A) Strain-specific EC10 estimates for each toxicant are displayed for each strain. Standard errors for each strain- and toxicant-specific EC10 estimate are indicated by the line extending from each point. B) For each toxicant, each strain’s relative resistance to that toxicant compared to the N2 strain is shown. Relative resistance above 1, for example, denotes an EC10 value 100% higher than the N2 strain. Solid points denote strains with significantly different relative resistance to that toxicant (F-test and subsequent Bonferroni correction with a p_adj < 0.05, see Methods; Dose-response model estimation), and faded points denote strains not significantly different than the N2 strain. The broad category to which each toxicant belongs is denoted by the strip label for each facet.

Fig. 4.. Variation in dose-response slope estimates can be explained by genetic differences among strains.

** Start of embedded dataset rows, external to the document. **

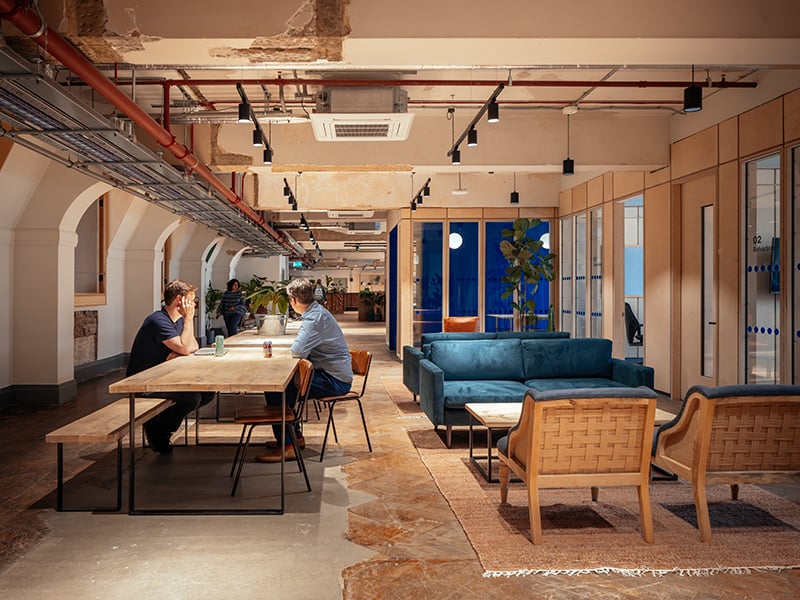
Find the location of a particular element. The width and height of the screenshot is (800, 600). bench is located at coordinates (85, 433).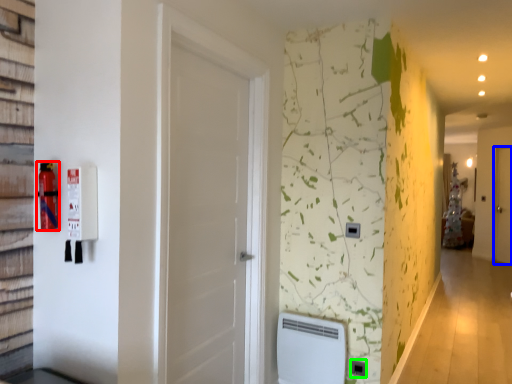
Question: Which object is positioned farthest from extinguisher (highlighted by a red box)? Select from door (highlighted by a blue box) and electric outlet (highlighted by a green box).

Choices:
 (A) door
 (B) electric outlet

Answer: (A)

A) Strain-specific slope estimates for each toxicant are displayed for each strain. Standard errors for each strain- and toxicant-specific slope estimate are indicated by the line extending from each point. B) For each toxicant, the relative steepness of the dose-response slope inferred for that strain compared to the N2 strain is shown. Solid points denote strains with significantly different dose-response slopes (Student’s t-test and subsequent Bonferroni correction with a p_adj < 0.05, see Methods; Dose-response model estimation), and faded points denote strains without significantly different slopes than the N2 strain. The broad category to which each toxicant belongs is denoted by the strip label for each facet.

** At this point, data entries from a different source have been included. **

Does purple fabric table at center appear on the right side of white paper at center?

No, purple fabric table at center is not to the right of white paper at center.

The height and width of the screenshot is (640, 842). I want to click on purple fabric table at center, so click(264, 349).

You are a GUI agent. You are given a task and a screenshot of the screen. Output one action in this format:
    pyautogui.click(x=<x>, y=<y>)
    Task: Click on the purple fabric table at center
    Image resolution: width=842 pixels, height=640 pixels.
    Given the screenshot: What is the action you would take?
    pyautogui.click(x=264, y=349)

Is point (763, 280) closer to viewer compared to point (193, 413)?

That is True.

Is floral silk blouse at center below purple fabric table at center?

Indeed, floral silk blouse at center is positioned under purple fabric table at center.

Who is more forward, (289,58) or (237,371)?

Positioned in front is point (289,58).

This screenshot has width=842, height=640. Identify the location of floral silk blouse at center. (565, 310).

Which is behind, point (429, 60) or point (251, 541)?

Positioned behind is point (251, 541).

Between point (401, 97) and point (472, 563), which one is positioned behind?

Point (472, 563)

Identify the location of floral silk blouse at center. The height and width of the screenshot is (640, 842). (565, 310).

Fig. 5.. Variation in toxicant responses is heritable among genetically diverse C. elegans strains.

The broad-sense (x-axis) and narrow-sense heritability (y-axis) of normalized animal length measurements was calculated for each concentration of each toxicant (Methods; Broad-sense and narrow-sense hentability calculations). The color of each cross corresponds to the log-transformed exposure for which those calculations were performed. The horizontal line of the cross corresponds to the confidence interval of the broad-sense heritability estimate obtained by bootstrapping, and the vertical line of the cross corresponds to the standard error of the narrow-sense heritability estimate.

Fig. 6.. EC10 estimates from genetically diverse individuals predict exposures eliciting heritable responses.

The log-transformed exposure that elicited the most heritable response to each toxicant (y-axis) is plotted against the log-transformed exposure of that same toxicant nearest to the inferred EC10 from the dose-response assessment. The exposure closest to the EC10 across all toxicants exhibited significant explanatory power to determine the exposure that elicited heritable phenotypic variation.